Japan’s Sapporo unprepared for Olympics amid COVID-19 resurgence

A spectator raises a paper sign reading 'It is impossible to hold the Olympics, face up to reality' along the race route during the half-marathon as part of Hokkaido-Sapporo Marathon Festival 2021, a testing event for the Tokyo 2020 Olympics marathon race, amid the coronavirus disease (COVID-19) pandemic, in Sapporo, Hokkaido Prefecture, Japan May 5, 2021, in this photo released by Kyodo.

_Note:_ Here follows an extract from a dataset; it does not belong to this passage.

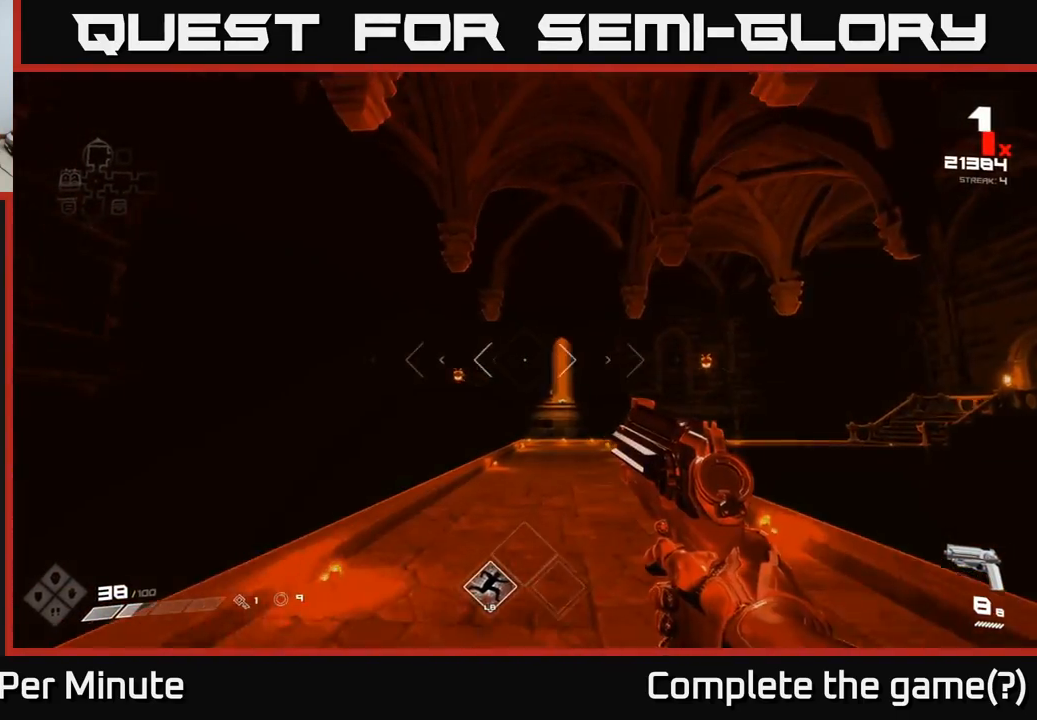
{"dt_ms": 500, "buttons": [], "left_stick": "up", "right_stick": "center", "events": [[100, "right_stick", "left"], [250, "right_stick", "center"]]}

Kyodo/via REUTERS

When Olympics organisers shifted the marathon event from Tokyo to the northern city of Sapporo, they did so because of concerns about the intense summer heat in the Japanese capital.

Two years down the track, critics say organisers have effectively leapt from the frying pan into the fire.

Sapporo is currently under a COVID-19 state of emergency amid a resurgence in coronavirus infections.

Officials in the city say they still don’t have key information, including the number of athletes to expect and details on health facilities, while opposition from residents to hosting part of the world’s biggest multi-sporting event has grown.

“There’s no action yet,” said Takashi Okugi, a Sapporo city official in charge of Olympic preparations. “We don’t have enough time.”

With less than two months to go, Hokkaido, the northernmost island where Sapporo is the main city, has the second-highest per capita COVID-19 rate in Japan, about 43% higher than that of Tokyo. Sapporo, which has a population of just under 2 million people, accounts for almost two-thirds of new cases.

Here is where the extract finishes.